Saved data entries
-----

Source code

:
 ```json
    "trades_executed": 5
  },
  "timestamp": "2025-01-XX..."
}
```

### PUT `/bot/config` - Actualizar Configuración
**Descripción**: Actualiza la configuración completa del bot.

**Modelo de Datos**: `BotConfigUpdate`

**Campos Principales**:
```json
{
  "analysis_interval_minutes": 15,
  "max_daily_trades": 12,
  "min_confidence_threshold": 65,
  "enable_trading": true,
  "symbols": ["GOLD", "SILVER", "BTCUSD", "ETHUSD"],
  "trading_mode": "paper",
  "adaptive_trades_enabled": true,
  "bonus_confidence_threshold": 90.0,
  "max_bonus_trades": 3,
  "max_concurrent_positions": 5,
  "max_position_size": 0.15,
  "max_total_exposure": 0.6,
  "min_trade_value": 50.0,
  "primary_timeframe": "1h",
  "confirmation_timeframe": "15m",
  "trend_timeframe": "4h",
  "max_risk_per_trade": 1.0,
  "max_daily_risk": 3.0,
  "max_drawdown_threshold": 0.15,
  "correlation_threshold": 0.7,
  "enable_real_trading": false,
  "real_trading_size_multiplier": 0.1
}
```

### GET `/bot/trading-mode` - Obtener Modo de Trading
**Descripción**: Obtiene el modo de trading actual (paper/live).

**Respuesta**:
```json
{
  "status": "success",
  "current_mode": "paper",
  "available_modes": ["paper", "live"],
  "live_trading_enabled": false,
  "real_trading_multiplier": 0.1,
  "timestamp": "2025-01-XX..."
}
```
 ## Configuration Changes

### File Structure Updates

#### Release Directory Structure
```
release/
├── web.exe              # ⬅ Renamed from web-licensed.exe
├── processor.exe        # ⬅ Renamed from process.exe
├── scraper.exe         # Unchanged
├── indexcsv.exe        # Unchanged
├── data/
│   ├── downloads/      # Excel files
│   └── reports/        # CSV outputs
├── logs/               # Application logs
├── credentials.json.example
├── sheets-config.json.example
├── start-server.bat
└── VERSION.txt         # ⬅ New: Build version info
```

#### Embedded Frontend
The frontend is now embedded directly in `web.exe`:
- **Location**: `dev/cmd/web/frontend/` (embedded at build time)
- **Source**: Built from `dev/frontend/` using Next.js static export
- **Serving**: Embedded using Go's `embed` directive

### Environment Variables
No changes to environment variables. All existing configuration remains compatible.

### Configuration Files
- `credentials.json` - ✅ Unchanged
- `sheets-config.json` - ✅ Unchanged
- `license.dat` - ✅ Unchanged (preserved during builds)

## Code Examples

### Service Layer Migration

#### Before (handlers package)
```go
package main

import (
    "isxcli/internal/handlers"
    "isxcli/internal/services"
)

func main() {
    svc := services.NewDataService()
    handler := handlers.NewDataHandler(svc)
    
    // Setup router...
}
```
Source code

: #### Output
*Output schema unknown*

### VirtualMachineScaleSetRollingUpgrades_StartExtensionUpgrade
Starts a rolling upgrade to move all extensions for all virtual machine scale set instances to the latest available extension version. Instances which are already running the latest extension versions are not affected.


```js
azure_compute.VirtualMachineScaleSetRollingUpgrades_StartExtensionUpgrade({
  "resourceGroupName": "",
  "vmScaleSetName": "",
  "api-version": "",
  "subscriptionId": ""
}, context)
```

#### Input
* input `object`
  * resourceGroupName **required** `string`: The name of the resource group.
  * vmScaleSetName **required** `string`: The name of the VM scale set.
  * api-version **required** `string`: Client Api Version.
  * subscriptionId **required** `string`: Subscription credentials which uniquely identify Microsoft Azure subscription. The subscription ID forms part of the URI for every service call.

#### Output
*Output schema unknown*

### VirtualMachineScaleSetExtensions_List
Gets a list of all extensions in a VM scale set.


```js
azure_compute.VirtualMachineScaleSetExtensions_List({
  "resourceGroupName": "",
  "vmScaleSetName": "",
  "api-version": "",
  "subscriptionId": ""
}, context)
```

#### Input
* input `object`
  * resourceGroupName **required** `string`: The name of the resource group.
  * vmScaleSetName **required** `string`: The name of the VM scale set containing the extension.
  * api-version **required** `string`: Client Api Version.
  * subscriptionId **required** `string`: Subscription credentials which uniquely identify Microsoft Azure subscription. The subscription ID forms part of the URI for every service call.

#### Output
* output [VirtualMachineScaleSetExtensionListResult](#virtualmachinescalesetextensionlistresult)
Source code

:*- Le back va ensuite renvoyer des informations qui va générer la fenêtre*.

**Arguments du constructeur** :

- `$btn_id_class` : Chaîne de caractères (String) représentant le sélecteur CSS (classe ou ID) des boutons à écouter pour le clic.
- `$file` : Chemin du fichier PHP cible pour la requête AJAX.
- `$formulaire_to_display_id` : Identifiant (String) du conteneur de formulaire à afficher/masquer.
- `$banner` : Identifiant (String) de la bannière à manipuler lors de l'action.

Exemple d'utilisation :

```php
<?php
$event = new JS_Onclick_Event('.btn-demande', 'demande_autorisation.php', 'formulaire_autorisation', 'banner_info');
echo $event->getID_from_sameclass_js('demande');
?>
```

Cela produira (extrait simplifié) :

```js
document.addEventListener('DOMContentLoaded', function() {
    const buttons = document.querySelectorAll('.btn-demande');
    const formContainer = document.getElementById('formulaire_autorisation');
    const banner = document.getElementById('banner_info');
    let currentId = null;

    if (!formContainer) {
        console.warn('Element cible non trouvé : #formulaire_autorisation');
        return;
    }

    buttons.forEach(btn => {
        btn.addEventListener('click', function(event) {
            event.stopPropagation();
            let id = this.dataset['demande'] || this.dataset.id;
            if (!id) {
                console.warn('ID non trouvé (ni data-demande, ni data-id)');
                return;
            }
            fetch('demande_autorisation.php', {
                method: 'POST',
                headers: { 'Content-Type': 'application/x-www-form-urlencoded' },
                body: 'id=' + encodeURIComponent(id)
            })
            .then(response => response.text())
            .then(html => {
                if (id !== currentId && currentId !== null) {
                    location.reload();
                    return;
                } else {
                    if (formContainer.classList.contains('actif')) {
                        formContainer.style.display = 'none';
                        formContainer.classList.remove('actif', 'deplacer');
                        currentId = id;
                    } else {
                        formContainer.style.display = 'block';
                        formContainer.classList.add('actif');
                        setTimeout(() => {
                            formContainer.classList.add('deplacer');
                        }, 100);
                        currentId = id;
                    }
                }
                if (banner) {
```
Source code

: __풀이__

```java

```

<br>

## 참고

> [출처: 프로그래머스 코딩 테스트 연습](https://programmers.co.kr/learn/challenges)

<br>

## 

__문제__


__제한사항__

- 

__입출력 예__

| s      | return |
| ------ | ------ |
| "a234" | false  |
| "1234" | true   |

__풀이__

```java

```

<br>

-----

• _Problem requirements_: Copy out all of the records verbatim.

• _Response to the task_:
Source code

:
 ```json
    "trades_executed": 5
  },
  "timestamp": "2025-01-XX..."
}
```

### PUT `/bot/config` - Actualizar Configuración
**Descripción**: Actualiza la configuración completa del bot.

**Modelo de Datos**: `BotConfigUpdate`

**Campos Principales**:
```json
{
  "analysis_interval_minutes": 15,
  "max_daily_trades": 12,
  "min_confidence_threshold": 65,
  "enable_trading": true,
  "symbols": ["GOLD", "SILVER", "BTCUSD", "ETHUSD"],
  "trading_mode": "paper",
  "adaptive_trades_enabled": true,
  "bonus_confidence_threshold": 90.0,
  "max_bonus_trades": 3,
  "max_concurrent_positions": 5,
  "max_position_size": 0.15,
  "max_total_exposure": 0.6,
  "min_trade_value": 50.0,
  "primary_timeframe": "1h",
  "confirmation_timeframe": "15m",
  "trend_timeframe": "4h",
  "max_risk_per_trade": 1.0,
  "max_daily_risk": 3.0,
  "max_drawdown_threshold": 0.15,
  "correlation_threshold": 0.7,
  "enable_real_trading": false,
  "real_trading_size_multiplier": 0.1
}
```

### GET `/bot/trading-mode` - Obtener Modo de Trading
**Descripción**: Obtiene el modo de trading actual (paper/live).

**Respuesta**:
```json
{
  "status": "success",
  "current_mode": "paper",
  "available_modes": ["paper", "live"],
  "live_trading_enabled": false,
  "real_trading_multiplier": 0.1,
  "timestamp": "2025-01-XX..."
}
```
 ## Configuration Changes

### File Structure Updates

#### Release Directory Structure
```
release/
├── web.exe              # ⬅ Renamed from web-licensed.exe
├── processor.exe        # ⬅ Renamed from process.exe
├── scraper.exe         # Unchanged
├── indexcsv.exe        # Unchanged
├── data/
│   ├── downloads/      # Excel files
│   └── reports/        # CSV outputs
├── logs/               # Application logs
├── credentials.json.example
├── sheets-config.json.example
├── start-server.bat
└── VERSION.txt         # ⬅ New: Build version info
```

#### Embedded Frontend
The frontend is now embedded directly in `web.exe`:
- **Location**: `dev/cmd/web/frontend/` (embedded at build time)
- **Source**: Built from `dev/frontend/` using Next.js static export
- **Serving**: Embedded using Go's `embed` directive

### Environment Variables
No changes to environment variables. All existing configuration remains compatible.

### Configuration Files
- `credentials.json` - ✅ Unchanged
- `sheets-config.json` - ✅ Unchanged
- `license.dat` - ✅ Unchanged (preserved during builds)

## Code Examples

### Service Layer Migration

#### Before (handlers package)
```go
package main

import (
    "isxcli/internal/handlers"
    "isxcli/internal/services"
)

func main() {
    svc := services.NewDataService()
    handler := handlers.NewDataHandler(svc)
    
    // Setup router...
}
```
Source code

: #### Output
*Output schema unknown*

### VirtualMachineScaleSetRollingUpgrades_StartExtensionUpgrade
Starts a rolling upgrade to move all extensions for all virtual machine scale set instances to the latest available extension version. Instances which are already running the latest extension versions are not affected.


```js
azure_compute.VirtualMachineScaleSetRollingUpgrades_StartExtensionUpgrade({
  "resourceGroupName": "",
  "vmScaleSetName": "",
  "api-version": "",
  "subscriptionId": ""
}, context)
```

#### Input
* input `object`
  * resourceGroupName **required** `string`: The name of the resource group.
  * vmScaleSetName **required** `string`: The name of the VM scale set.
  * api-version **required** `string`: Client Api Version.
  * subscriptionId **required** `string`: Subscription credentials which uniquely identify Microsoft Azure subscription. The subscription ID forms part of the URI for every service call.

#### Output
*Output schema unknown*

### VirtualMachineScaleSetExtensions_List
Gets a list of all extensions in a VM scale set.


```js
azure_compute.VirtualMachineScaleSetExtensions_List({
  "resourceGroupName": "",
  "vmScaleSetName": "",
  "api-version": "",
  "subscriptionId": ""
}, context)
```

#### Input
* input `object`
  * resourceGroupName **required** `string`: The name of the resource group.
  * vmScaleSetName **required** `string`: The name of the VM scale set containing the extension.
  * api-version **required** `string`: Client Api Version.
  * subscriptionId **required** `string`: Subscription credentials which uniquely identify Microsoft Azure subscription. The subscription ID forms part of the URI for every service call.

#### Output
* output [VirtualMachineScaleSetExtensionListResult](#virtualmachinescalesetextensionlistresult)
Source code

:*- Le back va ensuite renvoyer des informations qui va générer la fenêtre*.

**Arguments du constructeur** :

- `$btn_id_class` : Chaîne de caractères (String) représentant le sélecteur CSS (classe ou ID) des boutons à écouter pour le clic.
- `$file` : Chemin du fichier PHP cible pour la requête AJAX.
- `$formulaire_to_display_id` : Identifiant (String) du conteneur de formulaire à afficher/masquer.
- `$banner` : Identifiant (String) de la bannière à manipuler lors de l'action.

Exemple d'utilisation :

```php
<?php
$event = new JS_Onclick_Event('.btn-demande', 'demande_autorisation.php', 'formulaire_autorisation', 'banner_info');
echo $event->getID_from_sameclass_js('demande');
?>
```

Cela produira (extrait simplifié) :

```js
document.addEventListener('DOMContentLoaded', function() {
    const buttons = document.querySelectorAll('.btn-demande');
    const formContainer = document.getElementById('formulaire_autorisation');
    const banner = document.getElementById('banner_info');
    let currentId = null;

    if (!formContainer) {
        console.warn('Element cible non trouvé : #formulaire_autorisation');
        return;
    }

    buttons.forEach(btn => {
        btn.addEventListener('click', function(event) {
            event.stopPropagation();
            let id = this.dataset['demande'] || this.dataset.id;
            if (!id) {
                console.warn('ID non trouvé (ni data-demande, ni data-id)');
                return;
            }
            fetch('demande_autorisation.php', {
                method: 'POST',
                headers: { 'Content-Type': 'application/x-www-form-urlencoded' },
                body: 'id=' + encodeURIComponent(id)
            })
            .then(response => response.text())
            .then(html => {
                if (id !== currentId && currentId !== null) {
                    location.reload();
                    return;
                } else {
                    if (formContainer.classList.contains('actif')) {
                        formContainer.style.display = 'none';
                        formContainer.classList.remove('actif', 'deplacer');
                        currentId = id;
                    } else {
                        formContainer.style.display = 'block';
                        formContainer.classList.add('actif');
                        setTimeout(() => {
                            formContainer.classList.add('deplacer');
                        }, 100);
                        currentId = id;
                    }
                }
                if (banner) {
```
Source code

: __풀이__

```java

```

<br>

## 참고

> [출처: 프로그래머스 코딩 테스트 연습](https://programmers.co.kr/learn/challenges)

<br>

## 

__문제__


__제한사항__

- 

__입출력 예__

| s      | return |
| ------ | ------ |
| "a234" | false  |
| "1234" | true   |

__풀이__

```java

```

<br>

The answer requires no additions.